§ Kutipan Halaman
Abu Bakar Shiddiq: Frontier Tauhid (Bagian Kedua)
Oleh: Donny Syofyan
Agaknya faktor terpenting mengapa Ali dianggap sebagai pewaris atau penerus Nabi Muhammad adalah beliau tidak punya putra. Cucu laki-laki yang dimilikinya hanyalah putra-putra Fathimah yang menikah dengan Ali. Karenanya, putra-putra Ali adalah cucu baginda Rasul. Namun, dalam pemikiran Sunni, suksesi berdasarkan dinasti bukanlah ajaran Islam. Pertautan keluarga Ali dengan Rasulullah bukanlah alasan untuk membenarkan munculnya aristokrasi di kalangan umat pada waktu itu. Karenanya saat Rasulullah berpulang, Ali diabaikan. Ia dianggap bukanlah kandidat bahkan diajak berkonsultasi pun tidak.
Menurut sumber Syiah, butuh waktu enam bulan buat Ali untuk menyetujui keputusan pengangkatan Abu Bakar sebagai khalifah. Sepanjang masa itu, para penyokong Abu Bakar mengancam Ali dan keluarganya hingga suatu insiden menyebabkan Fathimah keguguran. Sumber dari kalangan Sunni menyebut bahwa Ali perlu waktu beberapa hari sebelum menyatakan sumpah setia kepada Abu Bakar. Adapun keguguran yang dialami Fathimah adalah karena kecelakaan. Pertikaian ini tidak bisa diselesaikan bahkan hingga sekarang dan telah melahirkan dua kelompok besar dalam Islam, Sunni dan Syiah.
Terlepas apakah enam bulan atau enam hari Ali akhirnya memutuskan untuk menyetujui dan setia kepada kekhilafan Abu Bakar, yang terjadi berikutnya adalah semua suku dan puak di jazirah Arab menjauhkan diri untuk loyal kepada Abu Bakar dan ibu kota Madinah. Para pemimpin kaum atau puak tersebut berdalih bahwa mereka hanya setia kepada Muhammad, bukan Abu Bakar atau ummah. Oleh sebab itu, kesetiaan mereka batal. Tapi alasan yang paling esensial adalah penolakan atau keengganan mereka membayar zakat kepada bendaharawan di Madinah. Ada yang bahkan mendeklarasikan diri sebagai nabi, yakni Musaylamah. Di sinilah khalifah Abu Bakar memosisikan diri dan jabatannya sebagau frontier tauhid. Dia tidak ingin ajaran Islam lepas sehelai demi sehelai yang dimulai dari keengganan membayar zakat.

§ Tugas 1
Menurut sumber Syiah yang dikutip dalam tulisan tentang Abu Bakar di atas, berapa lama waktu yang dibutuhkan Ali untuk menyetujui pengangkatan Abu Bakar sebagai khalifah?
§ Tugas 2
Salin persis sebagian tulisan tentang Abu Bakar di atas, mulai dari bagian yang memuat "Abu Bakar Shiddiq: Frontier" dan berhenti setelah "berkonsultasi pun tidak.".

§ Entri yang Disediakan
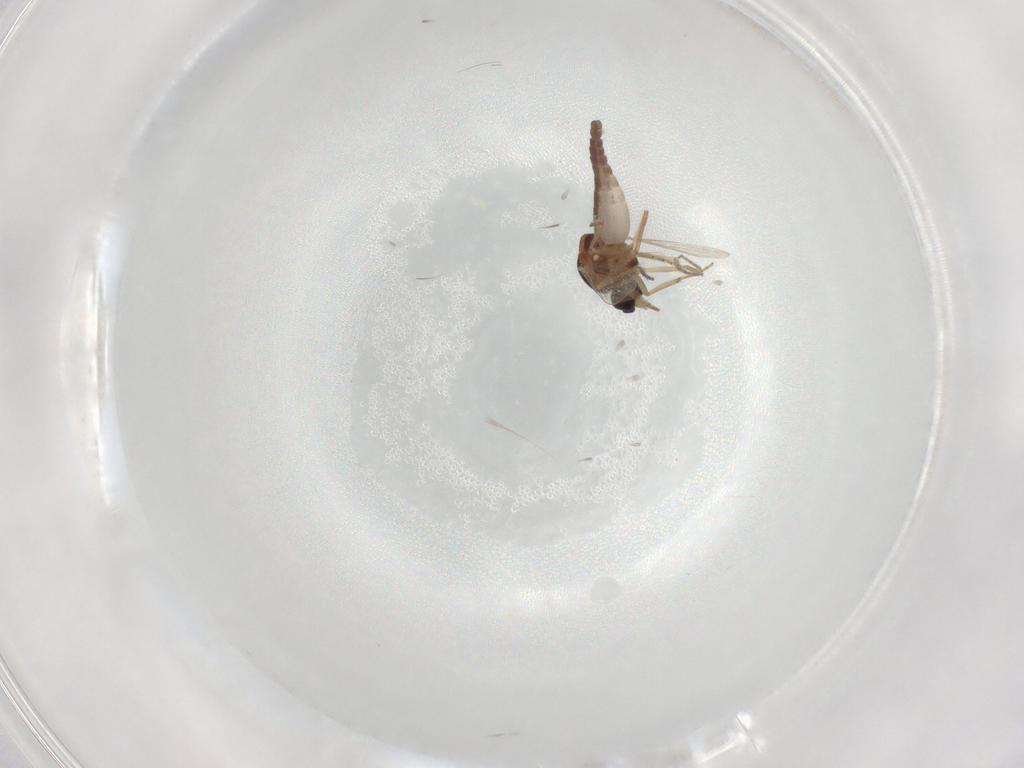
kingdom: Animalia
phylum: Arthropoda
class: Insecta
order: Diptera
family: Ceratopogonidae
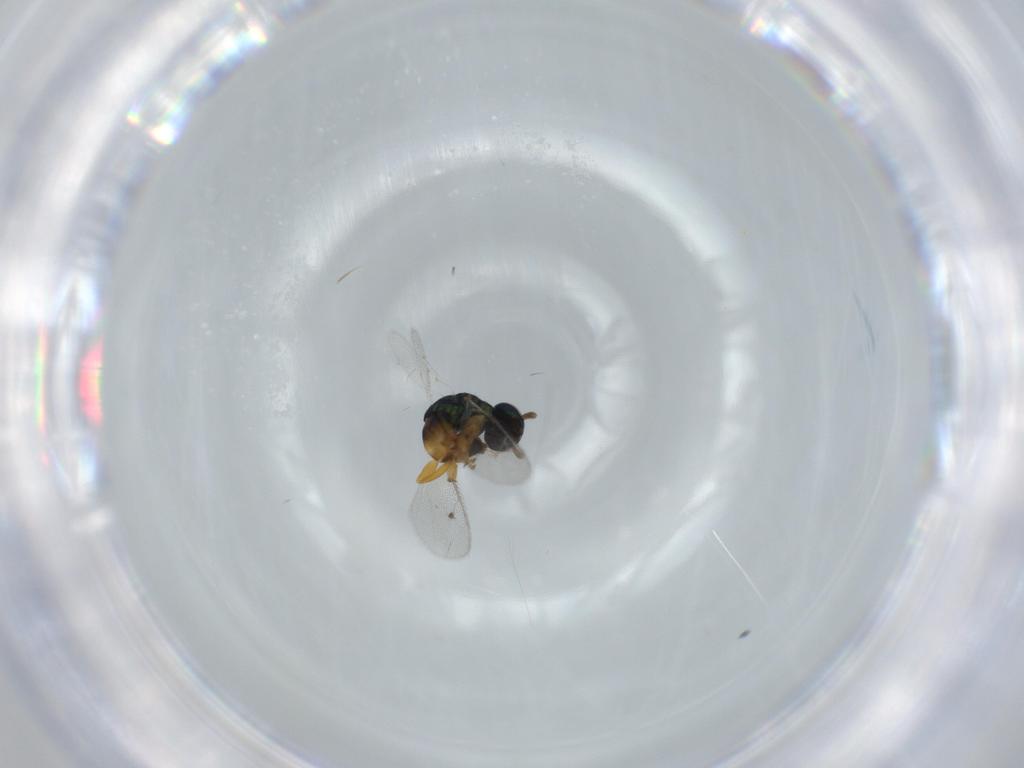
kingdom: Animalia
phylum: Arthropoda
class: Insecta
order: Hymenoptera
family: Pteromalidae
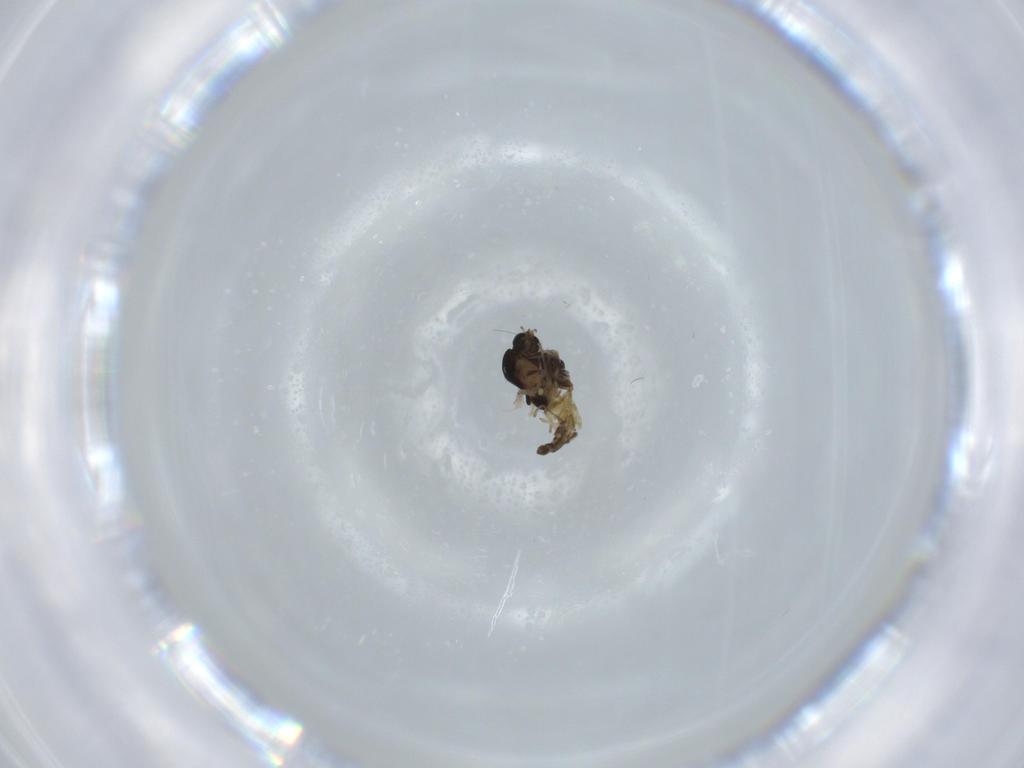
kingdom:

§ Jawaban Lengkap 1
Enam bulan.

§ Jawaban Lengkap 2
Abu Bakar Shiddiq: Frontier Tauhid (Bagian Kedua)
Oleh: Donny Syofyan
Agaknya faktor terpenting mengapa Ali dianggap sebagai pewaris atau penerus Nabi Muhammad adalah beliau tidak punya putra. Cucu laki-laki yang dimilikinya hanyalah putra-putra Fathimah yang menikah dengan Ali. Karenanya, putra-putra Ali adalah cucu baginda Rasul. Namun, dalam pemikiran Sunni, suksesi berdasarkan dinasti bukanlah ajaran Islam. Pertautan keluarga Ali dengan Rasulullah bukanlah alasan untuk membenarkan munculnya aristokrasi di kalangan umat pada waktu itu. Karenanya saat Rasulullah berpulang, Ali diabaikan. Ia dianggap bukanlah kandidat bahkan diajak berkonsultasi pun tidak.